Sensation bizarre à entendre les différentes réactions autour de Dieudonné. Qu'il y ait réaction est finalement salutaire et encourageant mais bigre que ces réactions sont souvent sinistres et tellement en dessous de l'enjeu. A l'exception notable, encore une fois, de Ch Taubira qui sait redonner quand il est nécessaire les couleurs de la dignité à un débat qui en manque singulièrement.

Débat insidieux qui traîne depuis l'émergence du FN dans les années 83 : les français sont-ils racistes, fascistes ? voter FN revient-il à être fasciste et raciste ? * .... Évidemment il serait de mauvais aloi et politiquement incorrect de mettre tout le monde dans le même panier et, en cette incroyable période où plus personne n'ose de positions tranchées sans immédiatement s'excuser, nous hésitons jusqu'à pointer l'ignoble et condamner l'insoutenable.

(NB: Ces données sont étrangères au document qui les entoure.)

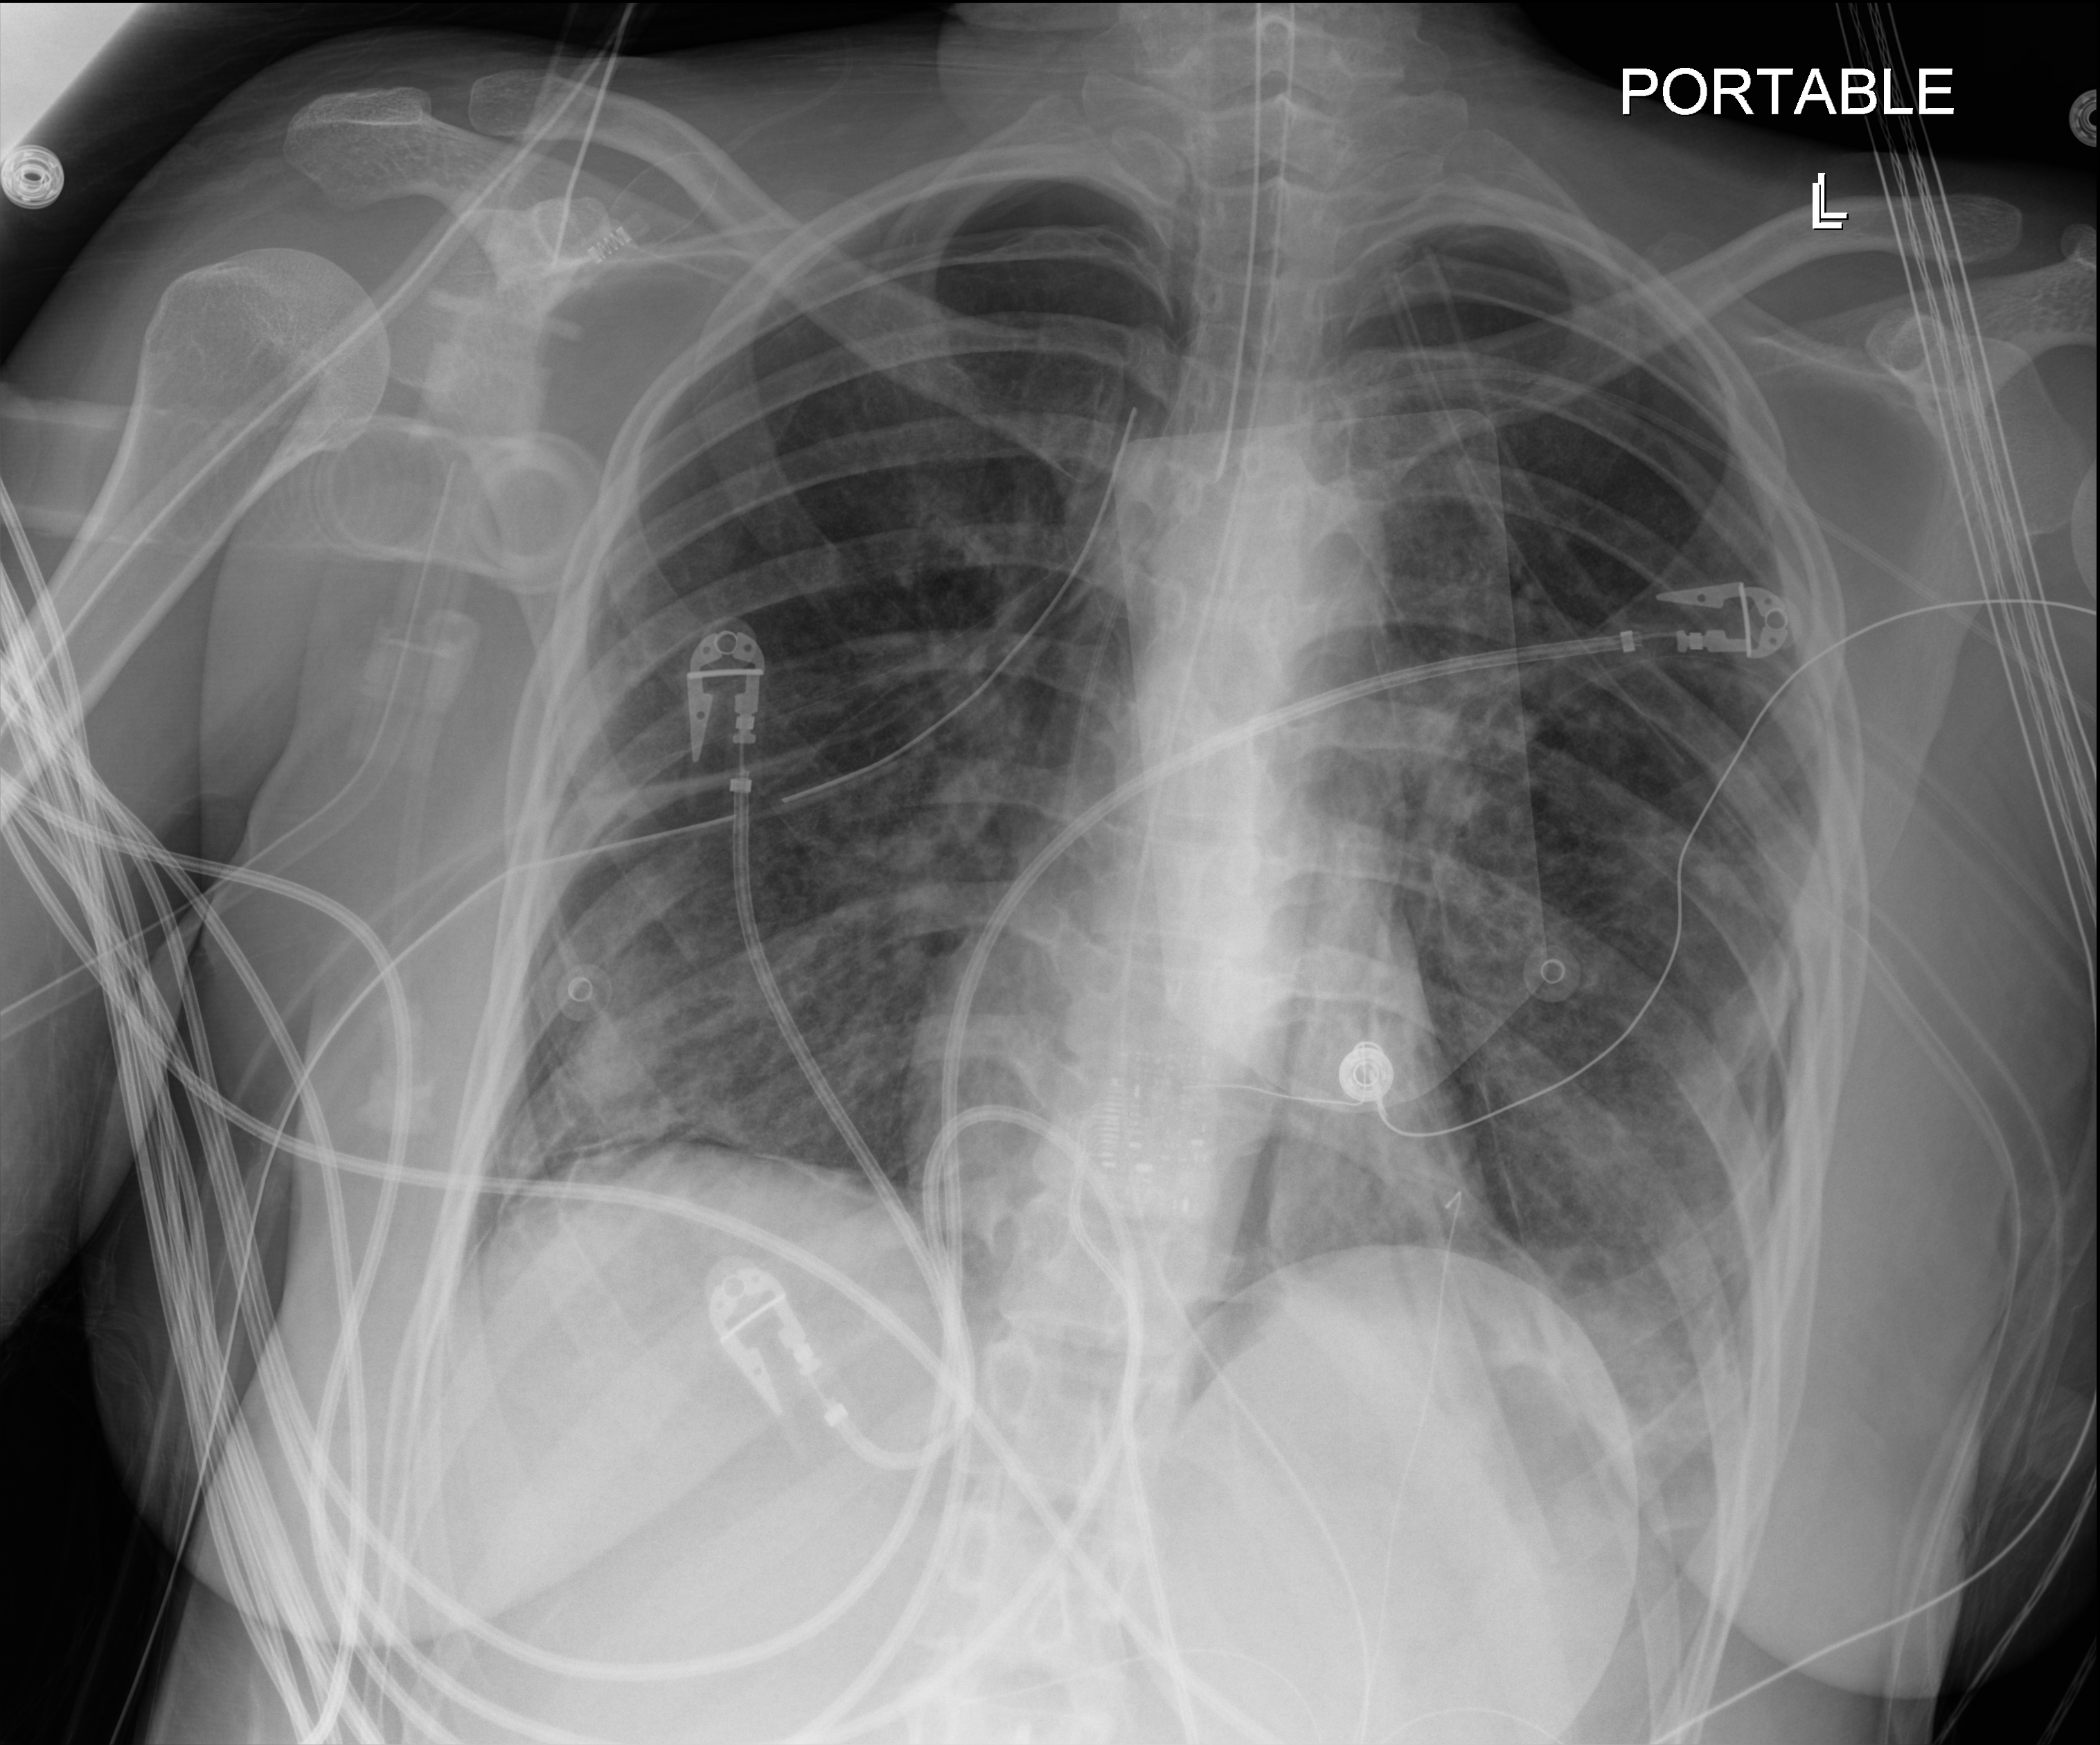
Portable chest radiograph. Patient hospitalised with COVID-19, aged 18–59 years.
Admission-level facts for this patient (not findings on this image; timing relative to this image not recorded): admitted to intensive care during this hospital stay: yes; length of hospital stay: 30 days.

Il serait naïf de croire que le racisme eût jamais disparu : il se proclame désormais de nouveau après s'être camouflé dans les immédiates années d'après-guerre pour des raisons que l'on devine. Il suinte de partout avec son long défilé de clichés haineux. Il faut écouter Dieudonné - je ne l'avais jamais vraiment fait tout en sachant qu'il avait dérapé à un moment donné mais sans qu'on comprît immédiatement l'ampleur que cela pouvait prendre - l'écouter dans cette posture lascive et négligée se laisser enfermer dans les pires poncifs, entonner l'ignoble rengaine de la haine.

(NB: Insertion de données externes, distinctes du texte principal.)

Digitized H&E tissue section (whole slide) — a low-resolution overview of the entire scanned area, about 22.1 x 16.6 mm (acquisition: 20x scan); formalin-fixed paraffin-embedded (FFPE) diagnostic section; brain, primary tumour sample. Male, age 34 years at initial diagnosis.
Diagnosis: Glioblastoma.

Affirmer vouloir rester neutre entre les juifs et les nazis ... fallait le faire ! Que de haines recuites, que de violences paresseuses. Celui-là - mais combien d'autres avec lui ? -s'éloigne de l'humain et distille son égotisme suffisant et débraillé, c'est cela qui me frappe, avec l'opiniatreté des paresseux. On ne peut combattre l'irrationnel avec les armes de la raison même si, nonobstant, il faut s'y atteler quand même. Je peux comprendre un Valls qui cherche à l'atteindre par la bande, la fiscalité notamment, n'est-ce pas après tout comme cela qu'on a combattu les sectaires de tout poil ? Mais indépendamment du fait qu'on n'annonce pas cela sur les ondes, quitte à ne rien faire après, on le fait sans scrupule, sans état d'âme, reconnaissons que la lutte manque de panache et de grandeur.

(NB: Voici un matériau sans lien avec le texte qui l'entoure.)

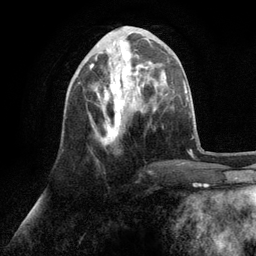
Breast MRI (dynamic contrast-enhanced), one axial slice; position 39 of 134 along the scan axis; cropped to one breast; dynamic contrast-enhanced series, time point 2 of 6 at this slice position (early post-contrast); 3 T; TE 2.8 ms, TR 7.3 ms; 1.2 mm slice thickness; 256 × 256 image matrix, field of view 180 × 180 mm. Female patient.
Structures marked on this image (semi-automatically segmented with operator editing):
- enhancing-tissue mask used for the functional tumour volume (all voxels passing the contrast-enhancement thresholds inside the analysis volume; usually the tumour): box from (x=89, y=49) to (x=150, y=145) px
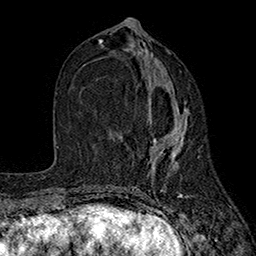
Breast MRI (dynamic contrast-enhanced), one axial slice. Slice 80 of 160 in the series (ordered by position). Cropped to one breast. Dynamic contrast-enhanced series, time point 2 of 7 at this slice position (early post-contrast). 1.5 T. TE 2.6 ms, TR 5.6 ms. 1 mm slice thickness. 256 × 256 image matrix, field of view 173 × 173 mm. Female patient.
Structures marked on this image (semi-automatic segmentation, software-assisted and operator-edited):
- enhancing-tissue mask used for the functional tumour volume (all voxels passing the contrast-enhancement thresholds inside the analysis volume; usually the tumour): bounding box (x1, y1, x2, y2) in pixels: (147, 84, 188, 174)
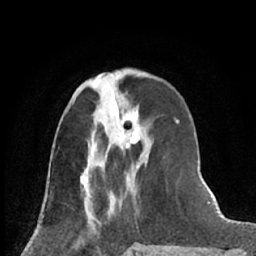
Breast MRI (dynamic contrast-enhanced), one axial slice; cropped to one breast; dynamic contrast-enhanced series, time point 2 of 7 at this slice position (early post-contrast); 1.5 T; TE 3 ms, TR 6.3 ms; 256 × 256 image matrix, field of view 150 × 150 mm. Female patient.
Annotated regions visible in this slice (semi-automatic segmentation, software-assisted and operator-edited):
- enhancing-tissue mask used for the functional tumour volume (all voxels passing the contrast-enhancement thresholds inside the analysis volume; usually the tumour): bounding box <99,102,152,167> (left, top, right, bottom; pixels)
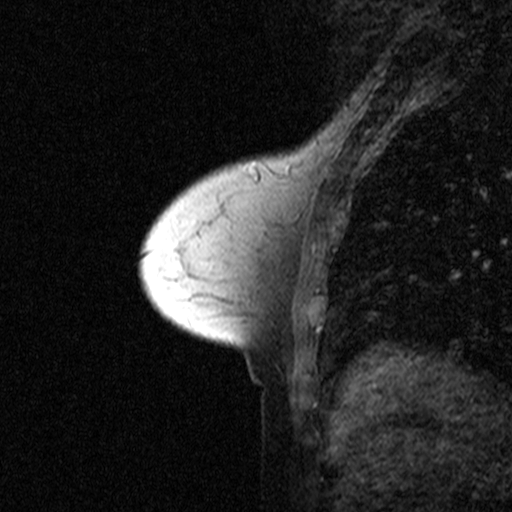
Breast MRI (dynamic contrast-enhanced), one sagittal slice. Position 15 of 44 along the scan axis. Dynamic contrast-enhanced study with each time point stored as its own series, time point 2 of 3 at this slice position (early post-contrast, ordered by acquisition time). 1.5 T. TE 4.5 ms, TR 11 ms. 3 mm slice thickness. 512 × 512 image matrix, field of view 200 × 200 mm. Female patient, age 53 years. Case-level facts recorded for this patient, not image findings: setting: breast cancer imaged before/during neoadjuvant chemotherapy; receptor status: HR-positive, HER2-negative.
Structures marked on this image (semi-automatically segmented with operator editing):
- analysis volume of interest (the breast-tissue region the enhancement analysis was run in; not a lesion): box from (x=170, y=153) to (x=277, y=273) px
- tumour enhancement mask (voxels above the 90 % enhancement threshold inside the analysis volume of interest): (x=254, y=166)–(x=262, y=181)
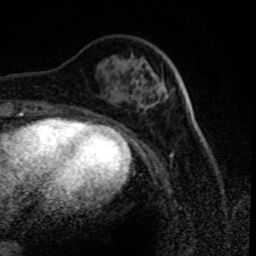
Breast MRI (dynamic contrast-enhanced), one axial slice. Position 25 of 80 along the scan axis. Cropped to one breast. Dynamic contrast-enhanced series, time point 2 of 8 at this slice position (early post-contrast). 1.5 T. TE 4.2 ms, TR 7.1 ms. 256 × 256 image matrix, field of view 150 × 150 mm. Female patient.
Structures marked on this image (semi-automatically segmented with operator editing):
- enhancing-tissue mask used for the functional tumour volume (all voxels passing the contrast-enhancement thresholds inside the analysis volume; usually the tumour): bounding box [x1, y1, x2, y2] px = [164, 93, 167, 100]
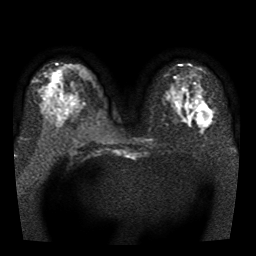
Breast MRI, one axial slice; slice 19 of 41 in the series (ordered by position); diffusion-weighted series; image 2 of 3 stored at this slice position (different b-values; order by instance number); 1.5 T; 5 mm slice thickness; 256 × 256 image matrix, field of view 330 × 330 mm. Female patient.
Structures marked on this image (expert manual segmentation):
- tumour on diffusion-weighted imaging: bounding box <198,105,211,123> (left, top, right, bottom; pixels)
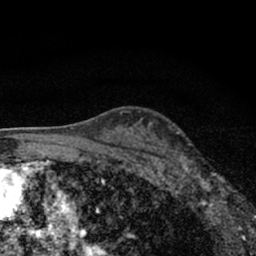
Breast MRI (dynamic contrast-enhanced), one axial slice. Position 45 of 66 along the scan axis. Cropped to one breast. Dynamic contrast-enhanced series, time point 2 of 7 at this slice position (early post-contrast). 1.5 T. TE 3.1 ms, TR 6.4 ms. 2.4 mm slice thickness. 256 × 256 image matrix, field of view 130 × 130 mm. Female patient.
Annotated regions visible in this slice (semi-automatically segmented with operator editing):
- enhancing-tissue mask used for the functional tumour volume (all voxels passing the contrast-enhancement thresholds inside the analysis volume; usually the tumour): bounding box <177,155,229,212> (left, top, right, bottom; pixels)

C'est Taubira qui a raison, une fois de plus : c'est moins ici Dieudonné qui importe que ce qu'il représente : l'atteinte directe aux fondements de la République, le travail de sape systématique du lien sans quoi il n'est pas de société qui vaille.

L'histoire ne se répète jamais, c'est vrai, mais cette cohorte minable accompagne toujours les grandes périodes de crise et d'incertitude. Nous ne sommes pas en 39 certes ; mais alors ce fut la littérature qui servit de cache-sexe hideux au racisme ; c'est désormais l'humour, le comique .... On n'a jamais que les sirènes pitoyables qu'on mérite ...

Il faut entendre le refrain cruel de cette haine qui monte et mesurer combien il est l'interdiction de tout avenir.

Et être à hauteur d'homme pour ce combat qui ne peut être esquivé par quelque manoeuvre dilatoire.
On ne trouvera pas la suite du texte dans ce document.